As the principal consultant at a firm connecting international constituents to global Innovation Hubs, Steven Reading knows startup ecosystems.
In fact, he’s been working with startups around the world for 15 years now—from co-founding his own in San Francisco to helping others generate ideas and possibilities wherever they are.
Over the years, Reading has picked up experience doing everything from strategic marketing solutions for major advertisers, like P&G and Target, to running his own kite shop.
The same year Facebook launched, he and his co-founders launched a company called Dogster (and later Catster) to connect pet owners over a mutual interest in their furry friends.
But more than animals, the concept was about creating shared experiences and building meaningful, digital communities for people—an idea that continues to inspire Reading in his consulting work today.
As Startup Week 2019 approaches in Fort Wayne, Reading is the keynote speaker at the event’s Opening Ceremonies on October 14th where he will talk about “How Open Secrets Lead to Innovative Communities.”
Input Fort Wayne sat down with Reading to learn more about his work, philosophy, and what he hopes to share with Fort Wayne’s growing startup community.
Reading, left, speaks at Startup Weeks and entrepreneurial events around the world.
IFW: You’re originally from London. Tell us about your background and what brought you to San Francisco.
SR: I grew up in West London, which is a leafy, green, park-filled place. My mom became a nurse when I was 12. That was always her dream. My father was in international trade, so he would fly into courts all around the world at a moment’s notice and settle trade disputes.

○ ○ ○ ○ ○

- _Exercise goal_:
In the interview, what is the title of the talk Reading will give at the Startup Week 2019 Opening Ceremonies? Rely only on the interview itself.

- _Records supplied_:
○ ○ ○ ○ ○

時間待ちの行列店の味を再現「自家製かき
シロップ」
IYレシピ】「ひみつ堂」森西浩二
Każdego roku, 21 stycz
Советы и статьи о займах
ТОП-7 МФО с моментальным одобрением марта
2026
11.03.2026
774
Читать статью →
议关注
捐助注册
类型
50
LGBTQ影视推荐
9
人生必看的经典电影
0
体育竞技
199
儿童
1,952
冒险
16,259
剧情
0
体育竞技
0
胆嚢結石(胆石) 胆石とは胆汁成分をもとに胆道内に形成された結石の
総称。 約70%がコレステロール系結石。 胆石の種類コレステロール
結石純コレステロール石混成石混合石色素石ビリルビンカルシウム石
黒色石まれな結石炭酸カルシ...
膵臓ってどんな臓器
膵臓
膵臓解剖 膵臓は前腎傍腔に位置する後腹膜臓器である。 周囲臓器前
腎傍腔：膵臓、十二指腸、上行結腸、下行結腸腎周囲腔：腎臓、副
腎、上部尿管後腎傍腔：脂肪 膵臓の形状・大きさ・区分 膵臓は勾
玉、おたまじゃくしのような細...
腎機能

○ ○ ○ ○ ○

- _Answer to this problem_:
"How Open Secrets Lead to Innovative Communities."